* TASK TO CARRY OUT *
Repeat the lines below exactly as written, please, from the line with "unremarkable human skin" to the line with "high-grade glioma (malignant)", both lines included, and no others.

Dataset entries
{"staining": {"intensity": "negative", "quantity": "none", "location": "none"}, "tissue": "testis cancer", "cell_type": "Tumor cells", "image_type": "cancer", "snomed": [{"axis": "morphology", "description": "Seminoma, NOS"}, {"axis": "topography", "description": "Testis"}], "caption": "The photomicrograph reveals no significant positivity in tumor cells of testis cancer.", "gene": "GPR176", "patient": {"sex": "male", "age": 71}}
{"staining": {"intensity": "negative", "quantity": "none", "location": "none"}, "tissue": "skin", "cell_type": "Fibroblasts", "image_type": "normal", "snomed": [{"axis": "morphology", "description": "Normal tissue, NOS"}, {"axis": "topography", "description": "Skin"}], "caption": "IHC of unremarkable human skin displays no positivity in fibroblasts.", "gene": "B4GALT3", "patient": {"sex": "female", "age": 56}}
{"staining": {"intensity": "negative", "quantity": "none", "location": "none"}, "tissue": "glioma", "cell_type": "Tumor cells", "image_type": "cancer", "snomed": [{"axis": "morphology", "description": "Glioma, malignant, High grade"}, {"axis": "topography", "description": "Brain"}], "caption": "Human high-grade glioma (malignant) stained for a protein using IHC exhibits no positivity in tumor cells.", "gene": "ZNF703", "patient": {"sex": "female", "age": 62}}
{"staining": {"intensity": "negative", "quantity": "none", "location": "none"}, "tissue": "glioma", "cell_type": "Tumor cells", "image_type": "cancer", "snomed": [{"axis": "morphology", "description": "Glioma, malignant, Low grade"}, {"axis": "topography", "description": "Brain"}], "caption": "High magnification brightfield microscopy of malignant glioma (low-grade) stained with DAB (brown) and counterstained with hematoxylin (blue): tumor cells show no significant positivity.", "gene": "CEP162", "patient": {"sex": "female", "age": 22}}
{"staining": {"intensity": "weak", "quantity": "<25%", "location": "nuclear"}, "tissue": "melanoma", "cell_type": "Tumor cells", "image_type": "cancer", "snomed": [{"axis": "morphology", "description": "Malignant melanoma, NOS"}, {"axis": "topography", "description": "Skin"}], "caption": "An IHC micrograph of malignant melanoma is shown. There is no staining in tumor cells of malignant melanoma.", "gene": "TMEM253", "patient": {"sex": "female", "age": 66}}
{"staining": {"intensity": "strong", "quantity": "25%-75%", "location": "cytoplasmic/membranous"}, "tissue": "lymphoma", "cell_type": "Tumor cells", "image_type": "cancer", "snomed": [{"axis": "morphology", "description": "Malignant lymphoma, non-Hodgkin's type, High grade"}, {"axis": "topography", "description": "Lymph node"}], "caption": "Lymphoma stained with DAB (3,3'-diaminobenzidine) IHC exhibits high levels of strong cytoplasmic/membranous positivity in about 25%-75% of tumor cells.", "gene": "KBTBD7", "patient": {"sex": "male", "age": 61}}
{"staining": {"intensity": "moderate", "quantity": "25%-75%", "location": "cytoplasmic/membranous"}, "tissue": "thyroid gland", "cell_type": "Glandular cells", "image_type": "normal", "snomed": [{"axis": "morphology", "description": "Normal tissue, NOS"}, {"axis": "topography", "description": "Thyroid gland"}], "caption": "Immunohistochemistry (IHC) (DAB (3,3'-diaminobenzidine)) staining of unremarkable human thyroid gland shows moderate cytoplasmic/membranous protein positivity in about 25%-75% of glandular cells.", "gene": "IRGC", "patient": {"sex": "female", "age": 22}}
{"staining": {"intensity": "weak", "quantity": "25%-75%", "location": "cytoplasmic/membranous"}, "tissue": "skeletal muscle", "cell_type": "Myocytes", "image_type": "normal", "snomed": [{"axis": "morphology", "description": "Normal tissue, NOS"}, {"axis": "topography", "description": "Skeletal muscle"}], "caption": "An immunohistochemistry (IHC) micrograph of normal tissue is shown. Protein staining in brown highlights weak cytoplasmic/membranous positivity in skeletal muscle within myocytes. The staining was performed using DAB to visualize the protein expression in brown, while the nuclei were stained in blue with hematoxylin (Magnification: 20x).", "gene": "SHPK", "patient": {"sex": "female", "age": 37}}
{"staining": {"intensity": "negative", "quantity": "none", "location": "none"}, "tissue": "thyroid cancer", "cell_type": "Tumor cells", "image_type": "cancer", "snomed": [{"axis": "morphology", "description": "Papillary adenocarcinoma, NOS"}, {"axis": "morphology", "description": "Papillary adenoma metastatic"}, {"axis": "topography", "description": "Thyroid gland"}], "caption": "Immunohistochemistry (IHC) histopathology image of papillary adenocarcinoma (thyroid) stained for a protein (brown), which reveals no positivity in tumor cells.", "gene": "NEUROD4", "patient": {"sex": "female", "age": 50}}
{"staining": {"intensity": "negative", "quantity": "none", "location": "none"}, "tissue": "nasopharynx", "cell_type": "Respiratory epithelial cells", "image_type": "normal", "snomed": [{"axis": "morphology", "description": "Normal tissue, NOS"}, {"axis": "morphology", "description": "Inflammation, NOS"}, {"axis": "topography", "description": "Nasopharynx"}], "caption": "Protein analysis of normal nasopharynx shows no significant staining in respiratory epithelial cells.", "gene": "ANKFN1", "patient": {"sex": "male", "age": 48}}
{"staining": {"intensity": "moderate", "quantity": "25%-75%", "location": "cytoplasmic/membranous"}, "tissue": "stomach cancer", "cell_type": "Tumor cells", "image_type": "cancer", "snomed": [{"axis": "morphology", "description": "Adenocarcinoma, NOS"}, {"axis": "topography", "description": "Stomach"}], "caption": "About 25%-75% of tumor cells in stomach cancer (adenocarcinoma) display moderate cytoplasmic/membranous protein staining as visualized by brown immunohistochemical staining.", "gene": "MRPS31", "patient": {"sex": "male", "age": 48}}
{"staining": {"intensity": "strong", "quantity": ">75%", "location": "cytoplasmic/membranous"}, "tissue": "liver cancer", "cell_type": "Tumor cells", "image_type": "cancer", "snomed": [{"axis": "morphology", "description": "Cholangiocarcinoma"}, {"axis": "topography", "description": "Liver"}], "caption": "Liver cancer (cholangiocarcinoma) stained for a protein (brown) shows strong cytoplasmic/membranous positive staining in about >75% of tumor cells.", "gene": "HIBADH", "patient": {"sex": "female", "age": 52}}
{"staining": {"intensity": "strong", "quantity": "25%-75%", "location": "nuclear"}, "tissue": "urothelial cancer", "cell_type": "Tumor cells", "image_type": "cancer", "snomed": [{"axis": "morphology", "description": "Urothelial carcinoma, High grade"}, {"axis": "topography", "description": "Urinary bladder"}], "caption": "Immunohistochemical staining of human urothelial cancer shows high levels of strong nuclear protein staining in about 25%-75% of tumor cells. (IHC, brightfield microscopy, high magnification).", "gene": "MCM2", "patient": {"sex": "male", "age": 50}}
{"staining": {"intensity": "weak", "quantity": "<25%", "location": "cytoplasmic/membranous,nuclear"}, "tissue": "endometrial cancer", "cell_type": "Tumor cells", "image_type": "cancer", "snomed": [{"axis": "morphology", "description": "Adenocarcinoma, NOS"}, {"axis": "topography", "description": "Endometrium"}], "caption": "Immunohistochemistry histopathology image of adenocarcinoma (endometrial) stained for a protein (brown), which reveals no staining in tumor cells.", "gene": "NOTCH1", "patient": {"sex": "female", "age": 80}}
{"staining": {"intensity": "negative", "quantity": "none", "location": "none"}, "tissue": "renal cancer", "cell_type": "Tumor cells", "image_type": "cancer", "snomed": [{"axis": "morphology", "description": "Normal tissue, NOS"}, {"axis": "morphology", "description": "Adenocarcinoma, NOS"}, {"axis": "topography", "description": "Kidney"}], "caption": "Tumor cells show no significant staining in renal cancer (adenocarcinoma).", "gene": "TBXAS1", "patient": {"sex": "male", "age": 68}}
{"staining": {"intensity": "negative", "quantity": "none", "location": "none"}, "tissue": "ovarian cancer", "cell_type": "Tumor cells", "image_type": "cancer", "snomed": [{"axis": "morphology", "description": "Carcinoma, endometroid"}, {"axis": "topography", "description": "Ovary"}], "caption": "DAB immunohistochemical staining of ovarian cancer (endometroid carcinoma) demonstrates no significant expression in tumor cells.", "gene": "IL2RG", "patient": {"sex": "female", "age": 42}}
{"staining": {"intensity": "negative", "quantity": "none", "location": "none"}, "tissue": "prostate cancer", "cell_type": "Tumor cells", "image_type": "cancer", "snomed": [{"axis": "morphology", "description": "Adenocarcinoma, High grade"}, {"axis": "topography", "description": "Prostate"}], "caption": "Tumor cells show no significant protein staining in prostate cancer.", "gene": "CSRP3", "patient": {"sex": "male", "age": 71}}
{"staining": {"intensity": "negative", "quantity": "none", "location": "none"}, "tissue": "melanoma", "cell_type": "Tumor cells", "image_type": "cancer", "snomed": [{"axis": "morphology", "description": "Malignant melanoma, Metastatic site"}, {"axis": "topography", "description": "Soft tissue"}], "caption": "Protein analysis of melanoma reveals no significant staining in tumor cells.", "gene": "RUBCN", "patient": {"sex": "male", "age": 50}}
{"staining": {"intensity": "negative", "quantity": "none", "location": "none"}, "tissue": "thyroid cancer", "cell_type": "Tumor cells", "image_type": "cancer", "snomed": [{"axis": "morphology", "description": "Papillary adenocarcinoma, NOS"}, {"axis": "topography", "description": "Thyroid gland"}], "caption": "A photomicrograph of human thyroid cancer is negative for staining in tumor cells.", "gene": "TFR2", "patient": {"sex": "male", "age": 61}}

* SOLUTION TO THE EXERCISE *
{"staining": {"intensity": "negative", "quantity": "none", "location": "none"}, "tissue": "skin", "cell_type": "Fibroblasts", "image_type": "normal", "snomed": [{"axis": "morphology", "description": "Normal tissue, NOS"}, {"axis": "topography", "description": "Skin"}], "caption": "IHC of unremarkable human skin displays no positivity in fibroblasts.", "gene": "B4GALT3", "patient": {"sex": "female", "age": 56}}
{"staining": {"intensity": "negative", "quantity": "none", "location": "none"}, "tissue": "glioma", "cell_type": "Tumor cells", "image_type": "cancer", "snomed": [{"axis": "morphology", "description": "Glioma, malignant, High grade"}, {"axis": "topography", "description": "Brain"}], "caption": "Human high-grade glioma (malignant) stained for a protein using IHC exhibits no positivity in tumor cells.", "gene": "ZNF703", "patient": {"sex": "female", "age": 62}}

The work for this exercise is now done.